Closed StrikerRUS closed 3 years ago

StrikerRUS commented 3 years ago

Fixed #156.

Use normal asserts and ones from numpy.testing module where normal ones cannot be used (approx, arrays, raises).

StrikerRUS commented 3 years ago

@mblondel Will appreciate your review.

mblondel commented 3 years ago

It's better to never use assert. All the assertions missing from numpy.testing are available in nose.tools.

mblondel commented 3 years ago

It's probably easier to start over. You just need to replace the imports.

StrikerRUS commented 3 years ago

@mblondel

It's better to never use assert.

What makes you think so? Is it just a personal matter of taste or you have some links? Pure asserts are the recommended way in the official nose documentation: https://nose.readthedocs.io/en/latest/writing_tests.html

mblondel commented 3 years ago

The assert_ functions will often show a more meaningful message. For instance, when you replace assert_greater(., .) with assert(. > .), the latter will only tell you that the assertion failed, while the former will also tell you the values.
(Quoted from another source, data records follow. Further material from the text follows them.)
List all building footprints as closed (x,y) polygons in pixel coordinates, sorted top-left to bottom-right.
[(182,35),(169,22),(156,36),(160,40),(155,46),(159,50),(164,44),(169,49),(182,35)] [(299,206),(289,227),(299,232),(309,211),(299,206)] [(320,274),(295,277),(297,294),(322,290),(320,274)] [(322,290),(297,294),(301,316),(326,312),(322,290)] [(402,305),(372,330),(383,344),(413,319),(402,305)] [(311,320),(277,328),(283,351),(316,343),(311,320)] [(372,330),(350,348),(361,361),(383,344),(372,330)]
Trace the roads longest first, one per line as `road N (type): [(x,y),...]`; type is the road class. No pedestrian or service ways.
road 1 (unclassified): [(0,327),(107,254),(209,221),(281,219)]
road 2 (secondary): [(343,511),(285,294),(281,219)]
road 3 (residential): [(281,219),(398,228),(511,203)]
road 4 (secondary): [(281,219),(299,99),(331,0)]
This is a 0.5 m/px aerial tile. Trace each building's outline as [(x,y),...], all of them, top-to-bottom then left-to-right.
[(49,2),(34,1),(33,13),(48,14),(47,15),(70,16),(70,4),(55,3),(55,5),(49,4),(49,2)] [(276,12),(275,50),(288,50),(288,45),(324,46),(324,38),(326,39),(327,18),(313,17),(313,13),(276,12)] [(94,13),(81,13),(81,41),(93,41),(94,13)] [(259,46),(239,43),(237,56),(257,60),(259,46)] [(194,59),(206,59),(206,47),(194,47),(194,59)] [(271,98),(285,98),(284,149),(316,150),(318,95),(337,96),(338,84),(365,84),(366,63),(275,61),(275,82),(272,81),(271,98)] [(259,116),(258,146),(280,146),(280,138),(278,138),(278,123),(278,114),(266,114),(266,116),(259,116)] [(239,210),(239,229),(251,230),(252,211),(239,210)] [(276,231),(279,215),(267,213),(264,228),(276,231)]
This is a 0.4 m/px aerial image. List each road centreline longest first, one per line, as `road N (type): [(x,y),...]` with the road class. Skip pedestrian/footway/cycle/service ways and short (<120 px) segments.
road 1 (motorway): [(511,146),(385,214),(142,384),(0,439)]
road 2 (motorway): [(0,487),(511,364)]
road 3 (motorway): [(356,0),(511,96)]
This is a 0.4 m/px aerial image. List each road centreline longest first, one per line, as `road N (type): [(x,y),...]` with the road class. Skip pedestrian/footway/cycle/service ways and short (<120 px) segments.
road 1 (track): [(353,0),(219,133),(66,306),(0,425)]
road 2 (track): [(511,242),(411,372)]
vene commented 3 years ago

fwiw i think in pytest this is no longer needed and plain asserts give good messages, maybe this changed in nose at some point?

StrikerRUS commented 3 years ago

maybe this changed in nose at some point?

I don't think so... nose is dead. The last commit in master was made more than 5 years ago. https://github.com/nose-devs/nose/commits/master

In all modern testing utilities pure asserts is a recommended way, but nose stuck in very old Py2 world. So I guess it might really have less informative output for assert statements comparing to unittest's assert_* functions.

@mblondel Will you consider switching from nose to pytest?

FYI, I'm currently working on improving CI by adding new Python versions #161 and nose doesn't see tests starting from Python 3.8. Here is what I've found so far: https://forum.learncodethehardway.com/t/ex46-nosetests-ran-0-tests-or-ran-1-tests-with-error/3869. 2020 answers are:

That’s so weird. Why in the world would that cause nostests to fail like that? If you are into using the better new testing thing, then replace nose with https://docs.pytest.org/en/latest/

Honestly, the best way to unstuck yourself is by switching to Pytest. You are wasting your time with Nose.

I agree with that. Nose has died since I wrote the book and pytest is just easier.

😃

StrikerRUS commented 3 years ago

@mblondel

Will you consider switching from nose to pytest?

Created #163.

Feel free to close that PR if you'd like to stick to nose.